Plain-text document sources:
● ● ● ● ● ● ●

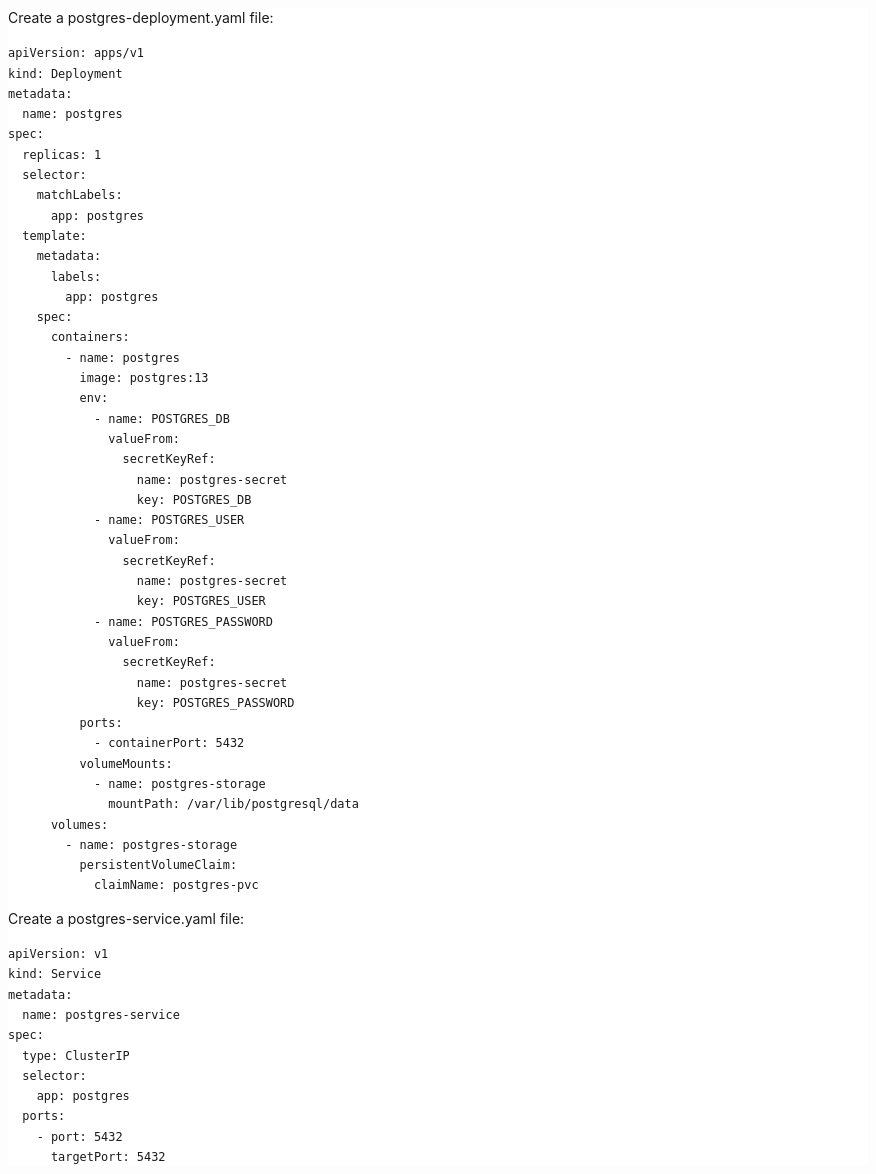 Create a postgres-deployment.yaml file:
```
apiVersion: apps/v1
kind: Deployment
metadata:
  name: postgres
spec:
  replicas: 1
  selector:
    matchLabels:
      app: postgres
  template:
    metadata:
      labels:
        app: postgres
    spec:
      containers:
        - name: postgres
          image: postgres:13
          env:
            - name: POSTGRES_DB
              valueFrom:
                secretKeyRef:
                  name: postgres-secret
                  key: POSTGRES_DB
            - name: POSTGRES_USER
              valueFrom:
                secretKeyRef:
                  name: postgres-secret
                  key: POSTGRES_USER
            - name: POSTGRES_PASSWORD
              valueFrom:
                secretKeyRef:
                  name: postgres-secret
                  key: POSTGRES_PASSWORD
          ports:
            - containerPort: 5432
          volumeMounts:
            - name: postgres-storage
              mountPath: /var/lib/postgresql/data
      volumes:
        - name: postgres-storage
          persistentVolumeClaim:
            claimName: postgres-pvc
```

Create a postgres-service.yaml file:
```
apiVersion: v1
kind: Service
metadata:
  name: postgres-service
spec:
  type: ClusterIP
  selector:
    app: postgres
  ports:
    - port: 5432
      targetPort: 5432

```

● ● ● ● ● ● ●

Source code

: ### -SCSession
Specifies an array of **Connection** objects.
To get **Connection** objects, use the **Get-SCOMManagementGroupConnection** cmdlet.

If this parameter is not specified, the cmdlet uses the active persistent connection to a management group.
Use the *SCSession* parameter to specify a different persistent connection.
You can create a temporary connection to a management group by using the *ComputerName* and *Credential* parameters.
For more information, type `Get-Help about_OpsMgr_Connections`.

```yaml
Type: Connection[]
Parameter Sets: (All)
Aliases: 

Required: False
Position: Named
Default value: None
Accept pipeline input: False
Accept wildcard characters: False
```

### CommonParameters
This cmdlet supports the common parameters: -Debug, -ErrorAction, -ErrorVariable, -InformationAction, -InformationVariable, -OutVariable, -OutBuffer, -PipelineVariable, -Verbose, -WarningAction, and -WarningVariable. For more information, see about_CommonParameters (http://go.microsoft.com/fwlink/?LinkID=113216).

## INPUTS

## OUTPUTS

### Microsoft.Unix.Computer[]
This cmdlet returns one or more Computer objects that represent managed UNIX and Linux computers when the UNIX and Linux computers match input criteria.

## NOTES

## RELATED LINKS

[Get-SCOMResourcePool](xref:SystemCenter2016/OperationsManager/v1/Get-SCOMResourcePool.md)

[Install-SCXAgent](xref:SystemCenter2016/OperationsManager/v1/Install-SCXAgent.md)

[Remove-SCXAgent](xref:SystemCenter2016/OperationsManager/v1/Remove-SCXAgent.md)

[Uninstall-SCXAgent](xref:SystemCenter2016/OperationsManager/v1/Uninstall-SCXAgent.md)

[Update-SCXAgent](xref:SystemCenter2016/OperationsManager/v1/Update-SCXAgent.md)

● ● ● ● ● ● ●

What is being asked >> Write out exactly the lines above from the line with "Source code" through the line with "### CommonParameters", both of them included, and leave out all other lines.

Expected answer >>
Source code

: ### -SCSession
Specifies an array of **Connection** objects.
To get **Connection** objects, use the **Get-SCOMManagementGroupConnection** cmdlet.

If this parameter is not specified, the cmdlet uses the active persistent connection to a management group.
Use the *SCSession* parameter to specify a different persistent connection.
You can create a temporary connection to a management group by using the *ComputerName* and *Credential* parameters.
For more information, type `Get-Help about_OpsMgr_Connections`.

```yaml
Type: Connection[]
Parameter Sets: (All)
Aliases: 

Required: False
Position: Named
Default value: None
Accept pipeline input: False
Accept wildcard characters: False
```

### CommonParameters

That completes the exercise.